A cosmopolitan gathering of horses from seven different countries will contest the $US10 million ($A10.83 million) Emirates Dubai World Cup at Meydan.
A maximum 16-runner field has assembled for one of the most open events in the 19-year history of the world's richest race.
Ruler Of The World, trained in Ireland by Aidan O'Brien, vies for favouritism in Saturday's 2000-metre contest with Hong Kong runners Military Attack and Akeed Mofeed.
Local hopes centre around three horses owned by Dubai's ruler Sheikh Mohammed bin Rashid Al-Maktoum.
The sheikh's Godolphin enterprise is represented by Vancouverite and Cat O'Mountain, from Charlie Appleby's stable, and African Story.
The latter is trained by Saeed Bin Suroor, who saddles a second runner in Prince Bishop. Bin Suroor has won the Dubai World Cup five times, most recently with Moon Ballad in 2002.
"I feel good about our chances," Bin Suroor said. "My horses have trained well in the build-up to the race. I expect both of them to be prominent in the early stages and they can both accelerate."
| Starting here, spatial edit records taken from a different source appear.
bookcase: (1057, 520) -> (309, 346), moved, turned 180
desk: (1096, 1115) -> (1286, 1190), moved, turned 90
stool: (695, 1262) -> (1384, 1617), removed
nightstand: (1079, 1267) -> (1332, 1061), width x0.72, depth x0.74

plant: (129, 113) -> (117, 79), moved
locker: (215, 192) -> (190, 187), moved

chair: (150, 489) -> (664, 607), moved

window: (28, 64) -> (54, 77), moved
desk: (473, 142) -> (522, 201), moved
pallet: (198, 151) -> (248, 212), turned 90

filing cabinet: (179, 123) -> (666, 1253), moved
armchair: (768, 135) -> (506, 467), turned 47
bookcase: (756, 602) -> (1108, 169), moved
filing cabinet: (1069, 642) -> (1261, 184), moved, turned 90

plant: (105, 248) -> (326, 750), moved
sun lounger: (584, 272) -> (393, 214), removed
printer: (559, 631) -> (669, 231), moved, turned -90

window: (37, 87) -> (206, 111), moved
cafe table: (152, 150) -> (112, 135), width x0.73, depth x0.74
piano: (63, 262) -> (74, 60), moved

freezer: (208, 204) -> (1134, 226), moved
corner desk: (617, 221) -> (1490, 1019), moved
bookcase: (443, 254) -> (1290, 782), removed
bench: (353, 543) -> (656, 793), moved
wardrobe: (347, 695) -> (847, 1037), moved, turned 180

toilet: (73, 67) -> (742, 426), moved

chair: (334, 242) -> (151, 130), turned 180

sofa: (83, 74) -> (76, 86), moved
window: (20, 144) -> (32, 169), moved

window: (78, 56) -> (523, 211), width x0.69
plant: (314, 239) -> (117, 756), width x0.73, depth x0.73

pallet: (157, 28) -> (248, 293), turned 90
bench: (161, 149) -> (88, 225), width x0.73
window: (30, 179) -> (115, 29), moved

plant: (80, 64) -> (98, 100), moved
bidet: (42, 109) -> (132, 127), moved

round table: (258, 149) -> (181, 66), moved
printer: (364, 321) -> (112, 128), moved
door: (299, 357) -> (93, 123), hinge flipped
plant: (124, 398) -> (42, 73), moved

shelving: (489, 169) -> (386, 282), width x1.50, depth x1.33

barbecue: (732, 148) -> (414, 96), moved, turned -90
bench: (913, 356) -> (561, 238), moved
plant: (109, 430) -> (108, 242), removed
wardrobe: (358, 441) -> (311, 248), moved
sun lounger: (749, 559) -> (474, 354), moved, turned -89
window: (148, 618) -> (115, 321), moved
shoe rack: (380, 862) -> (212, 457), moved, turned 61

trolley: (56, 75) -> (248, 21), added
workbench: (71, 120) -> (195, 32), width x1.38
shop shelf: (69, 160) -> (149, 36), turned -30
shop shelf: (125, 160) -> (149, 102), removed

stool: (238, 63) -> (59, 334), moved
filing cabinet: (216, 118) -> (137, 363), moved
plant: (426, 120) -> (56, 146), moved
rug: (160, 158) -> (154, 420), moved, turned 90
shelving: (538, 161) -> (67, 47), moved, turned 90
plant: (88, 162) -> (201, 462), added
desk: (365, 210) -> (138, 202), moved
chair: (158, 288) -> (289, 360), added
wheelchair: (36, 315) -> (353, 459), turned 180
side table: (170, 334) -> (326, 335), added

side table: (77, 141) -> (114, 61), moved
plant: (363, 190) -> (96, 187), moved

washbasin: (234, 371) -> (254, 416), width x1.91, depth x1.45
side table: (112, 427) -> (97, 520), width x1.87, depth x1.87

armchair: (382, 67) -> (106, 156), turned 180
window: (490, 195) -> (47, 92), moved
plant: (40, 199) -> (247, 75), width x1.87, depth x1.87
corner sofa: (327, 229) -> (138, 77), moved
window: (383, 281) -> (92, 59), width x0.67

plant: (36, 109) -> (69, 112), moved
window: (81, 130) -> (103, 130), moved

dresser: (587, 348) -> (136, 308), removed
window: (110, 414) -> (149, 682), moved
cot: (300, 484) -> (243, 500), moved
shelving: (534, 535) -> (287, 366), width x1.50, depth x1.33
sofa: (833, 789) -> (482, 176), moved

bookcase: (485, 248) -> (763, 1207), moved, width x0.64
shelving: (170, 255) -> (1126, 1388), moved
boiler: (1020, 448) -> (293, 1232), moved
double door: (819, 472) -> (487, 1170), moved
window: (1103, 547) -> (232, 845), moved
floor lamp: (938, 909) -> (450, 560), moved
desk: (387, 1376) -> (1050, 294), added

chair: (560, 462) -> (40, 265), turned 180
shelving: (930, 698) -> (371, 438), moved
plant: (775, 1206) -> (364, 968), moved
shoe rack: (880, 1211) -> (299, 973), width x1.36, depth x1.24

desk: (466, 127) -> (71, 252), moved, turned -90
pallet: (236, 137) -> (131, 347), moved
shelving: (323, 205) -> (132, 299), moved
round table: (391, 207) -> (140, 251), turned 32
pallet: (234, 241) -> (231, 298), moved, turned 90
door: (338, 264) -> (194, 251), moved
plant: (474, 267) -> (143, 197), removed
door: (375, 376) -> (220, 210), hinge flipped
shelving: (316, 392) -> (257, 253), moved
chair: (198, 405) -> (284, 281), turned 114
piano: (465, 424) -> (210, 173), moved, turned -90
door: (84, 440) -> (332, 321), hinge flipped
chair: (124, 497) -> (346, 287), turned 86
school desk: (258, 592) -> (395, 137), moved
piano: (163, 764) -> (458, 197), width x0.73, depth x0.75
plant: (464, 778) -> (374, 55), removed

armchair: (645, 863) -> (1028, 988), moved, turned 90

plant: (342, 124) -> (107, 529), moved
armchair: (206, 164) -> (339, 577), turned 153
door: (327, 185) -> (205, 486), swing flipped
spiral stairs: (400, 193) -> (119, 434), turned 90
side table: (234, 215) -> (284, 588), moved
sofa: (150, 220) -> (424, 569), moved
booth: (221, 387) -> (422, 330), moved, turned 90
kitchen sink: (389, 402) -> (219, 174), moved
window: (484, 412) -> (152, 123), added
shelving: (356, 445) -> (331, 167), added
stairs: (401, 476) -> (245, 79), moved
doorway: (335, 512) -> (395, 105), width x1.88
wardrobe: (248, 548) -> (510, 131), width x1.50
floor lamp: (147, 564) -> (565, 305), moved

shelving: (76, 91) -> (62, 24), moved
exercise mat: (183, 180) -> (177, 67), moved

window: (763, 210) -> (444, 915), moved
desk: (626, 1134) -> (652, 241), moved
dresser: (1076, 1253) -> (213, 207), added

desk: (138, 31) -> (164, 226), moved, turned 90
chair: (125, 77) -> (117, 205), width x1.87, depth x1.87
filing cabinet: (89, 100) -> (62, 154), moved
British hopes rest with Red Cadeaux, Hillstar, Side Glance and Mukhadram, who is owned by Sheikh Mohammed's brother, Sheikh Hamdan. Red Cadeaux and Side Glance finished second and fourth respectively in last year's race behind Anilam Kingdom.
"Red Cadeaux likes the warm weather here in Dubai," trainer Ed Dunlop said.
"It looks like anyone's race and if you offered me second place again, I would take it."
Hong Kong's record is poor but John Moore, the Australian who trains in Hong Kong, believes Military Attack has what it takes.
"I was delighted when my horse ended up in stall eight (at Wednesday's Post Position draw)," Moore said.
"He is tactically versatile so we can wait and see how the race unfolds around us before we make our move."
Japan fields a pair of runners in Hokko Tarumae and Belshazzar, the latter winner of the prestigious Japan Cup Dirt in December.
Belshazzar's trainer, Kunihide Matsuda, was delighted to get stall two. "It will be a victory draw for us," Matsuda said.
Completing the cast are Ron The Greek, representing Saudi Arabia, and Shanshaawes, from South Africa. Yet despite the international flavour, there is no United States-trained runner for the first time since the World Cup was inaugurated in 1996.
The synthetic racing surface installed at Meydan has seen US dominance - established when the event was run on dirt - wane considerably since the racecourse laid down a Tapeta surface four years ago.
And Australia, another prominent racing nation, has no representative at all.